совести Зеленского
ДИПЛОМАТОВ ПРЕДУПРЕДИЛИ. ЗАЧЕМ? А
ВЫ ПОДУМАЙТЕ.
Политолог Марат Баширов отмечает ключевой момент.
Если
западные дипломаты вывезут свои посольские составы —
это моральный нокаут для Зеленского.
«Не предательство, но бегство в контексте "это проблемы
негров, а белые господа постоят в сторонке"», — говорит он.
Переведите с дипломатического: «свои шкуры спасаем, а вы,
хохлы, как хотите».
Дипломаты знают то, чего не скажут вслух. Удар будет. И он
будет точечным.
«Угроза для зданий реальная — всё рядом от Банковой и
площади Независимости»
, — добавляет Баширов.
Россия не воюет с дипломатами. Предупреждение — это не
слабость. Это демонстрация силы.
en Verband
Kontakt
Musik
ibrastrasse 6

● **PROBLEM**: Tally the lines in the records above that contain the word "свои", and give only that number.

● **OUTPUT OF THE EXERCISE**: 2